The task - Please return every line below that contains the string "Guia".

(Transcribed page contents)
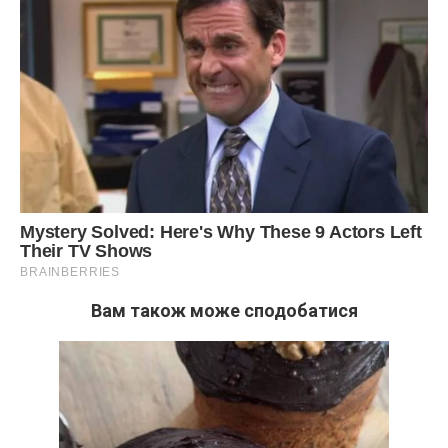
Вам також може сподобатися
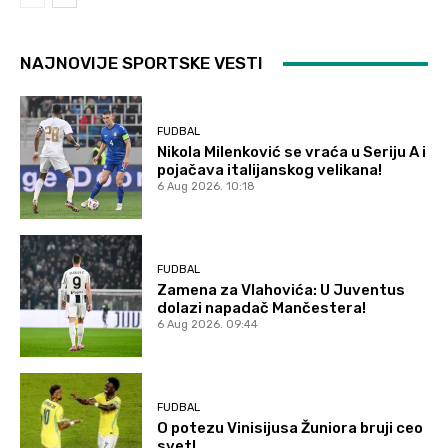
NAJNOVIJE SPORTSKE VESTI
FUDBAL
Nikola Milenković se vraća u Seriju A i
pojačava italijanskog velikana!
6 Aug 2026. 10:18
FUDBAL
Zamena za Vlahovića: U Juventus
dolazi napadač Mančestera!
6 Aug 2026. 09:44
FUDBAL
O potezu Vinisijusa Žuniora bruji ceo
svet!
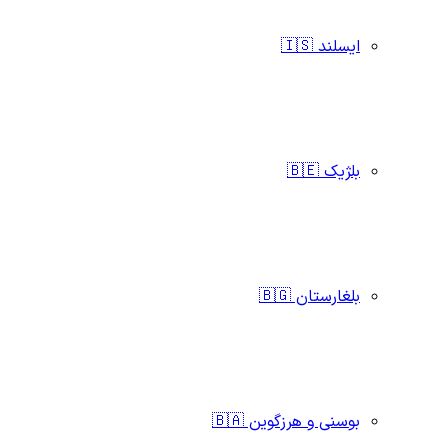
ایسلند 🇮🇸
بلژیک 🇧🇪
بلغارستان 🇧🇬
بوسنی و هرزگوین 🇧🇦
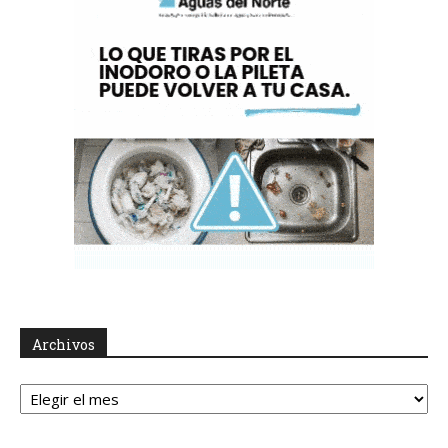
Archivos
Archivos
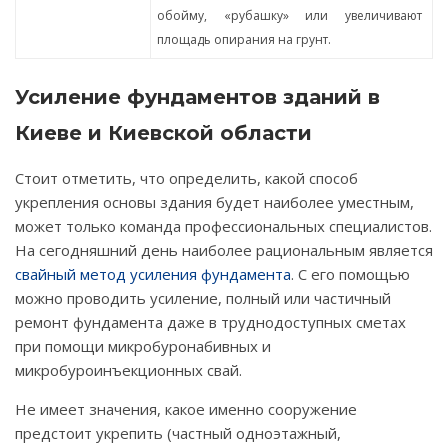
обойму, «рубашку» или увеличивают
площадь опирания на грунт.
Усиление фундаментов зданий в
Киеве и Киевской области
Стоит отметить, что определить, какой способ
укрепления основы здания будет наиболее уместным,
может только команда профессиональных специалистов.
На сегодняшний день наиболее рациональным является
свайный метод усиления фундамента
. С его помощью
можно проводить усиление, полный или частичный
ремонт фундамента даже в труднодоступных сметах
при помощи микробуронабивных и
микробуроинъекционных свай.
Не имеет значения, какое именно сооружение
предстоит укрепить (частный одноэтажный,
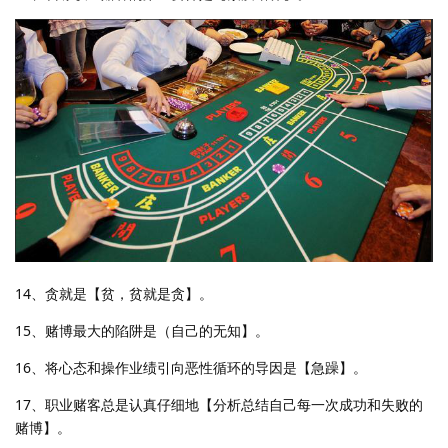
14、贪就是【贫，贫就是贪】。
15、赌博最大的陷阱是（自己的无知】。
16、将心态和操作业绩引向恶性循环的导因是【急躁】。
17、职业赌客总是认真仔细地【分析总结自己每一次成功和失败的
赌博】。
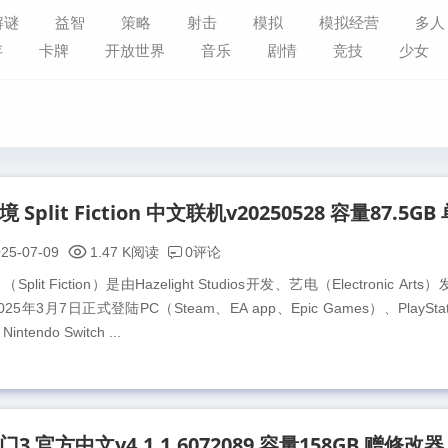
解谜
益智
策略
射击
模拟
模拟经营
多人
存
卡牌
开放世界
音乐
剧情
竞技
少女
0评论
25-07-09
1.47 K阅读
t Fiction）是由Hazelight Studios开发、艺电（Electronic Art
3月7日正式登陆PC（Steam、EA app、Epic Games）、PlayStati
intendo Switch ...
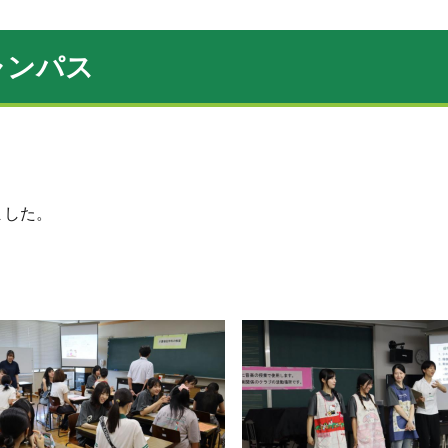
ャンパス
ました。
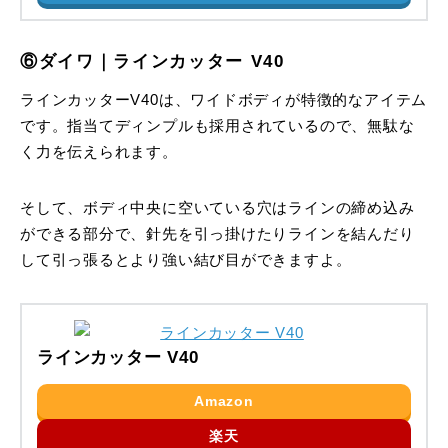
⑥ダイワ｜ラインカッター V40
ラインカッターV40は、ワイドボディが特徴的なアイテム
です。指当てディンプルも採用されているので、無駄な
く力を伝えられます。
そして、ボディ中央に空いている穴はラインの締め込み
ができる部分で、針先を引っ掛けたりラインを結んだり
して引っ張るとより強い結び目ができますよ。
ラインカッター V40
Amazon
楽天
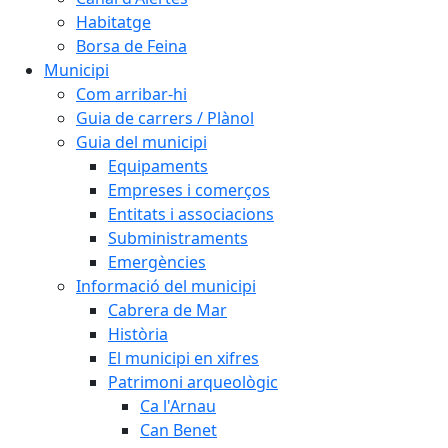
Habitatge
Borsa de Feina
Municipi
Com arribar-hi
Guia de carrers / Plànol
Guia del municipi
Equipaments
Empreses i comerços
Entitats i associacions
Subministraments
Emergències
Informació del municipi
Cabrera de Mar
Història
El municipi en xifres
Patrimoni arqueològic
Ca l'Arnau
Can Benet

--

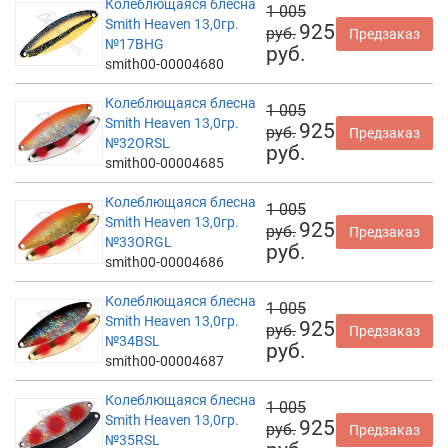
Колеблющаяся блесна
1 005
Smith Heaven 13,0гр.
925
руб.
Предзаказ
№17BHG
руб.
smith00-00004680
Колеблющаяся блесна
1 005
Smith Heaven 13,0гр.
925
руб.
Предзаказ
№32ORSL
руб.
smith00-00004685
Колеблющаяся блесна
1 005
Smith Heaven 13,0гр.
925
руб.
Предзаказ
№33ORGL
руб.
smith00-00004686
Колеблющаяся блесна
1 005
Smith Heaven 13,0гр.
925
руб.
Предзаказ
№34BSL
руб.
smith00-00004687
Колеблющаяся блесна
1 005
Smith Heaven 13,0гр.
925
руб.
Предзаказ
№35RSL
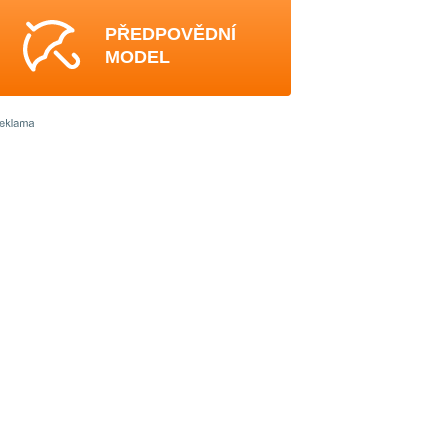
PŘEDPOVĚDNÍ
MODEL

==

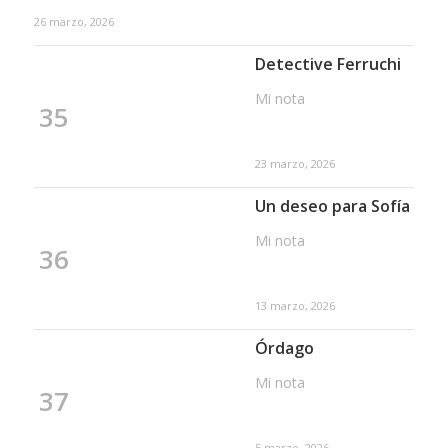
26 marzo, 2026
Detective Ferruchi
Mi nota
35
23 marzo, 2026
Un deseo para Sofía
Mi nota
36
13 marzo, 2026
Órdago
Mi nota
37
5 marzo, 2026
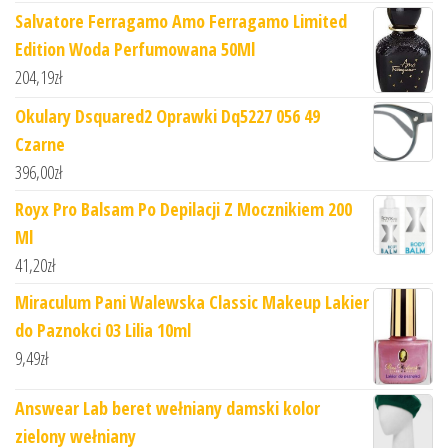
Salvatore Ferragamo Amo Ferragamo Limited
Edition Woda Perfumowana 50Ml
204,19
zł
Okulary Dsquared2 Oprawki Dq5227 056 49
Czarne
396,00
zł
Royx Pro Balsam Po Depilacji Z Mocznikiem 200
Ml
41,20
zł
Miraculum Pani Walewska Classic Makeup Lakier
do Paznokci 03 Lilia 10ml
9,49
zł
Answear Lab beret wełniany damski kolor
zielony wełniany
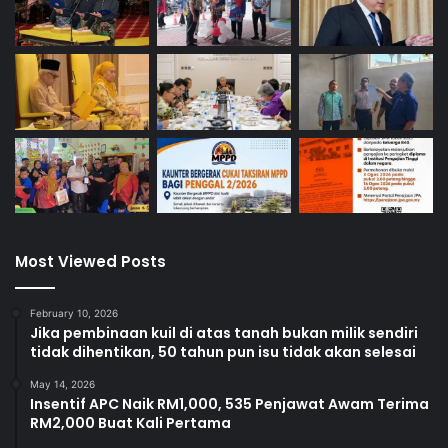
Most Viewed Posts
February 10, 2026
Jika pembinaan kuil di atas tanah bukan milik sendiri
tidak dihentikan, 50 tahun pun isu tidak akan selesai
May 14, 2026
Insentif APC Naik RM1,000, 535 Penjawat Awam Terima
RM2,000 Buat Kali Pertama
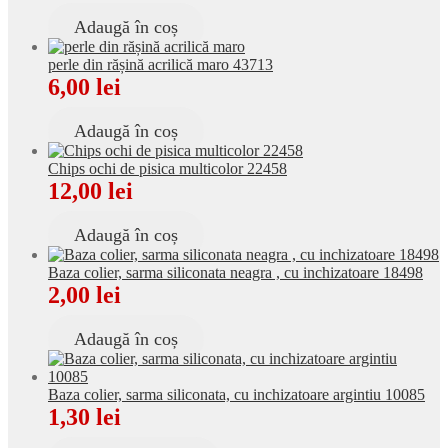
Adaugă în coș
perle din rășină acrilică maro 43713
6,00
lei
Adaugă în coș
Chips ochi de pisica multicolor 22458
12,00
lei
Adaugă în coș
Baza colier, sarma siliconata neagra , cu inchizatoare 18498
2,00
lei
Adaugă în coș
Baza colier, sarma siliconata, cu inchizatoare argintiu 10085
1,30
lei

Response -
Guia de carrers / Plànol
Guia del municipi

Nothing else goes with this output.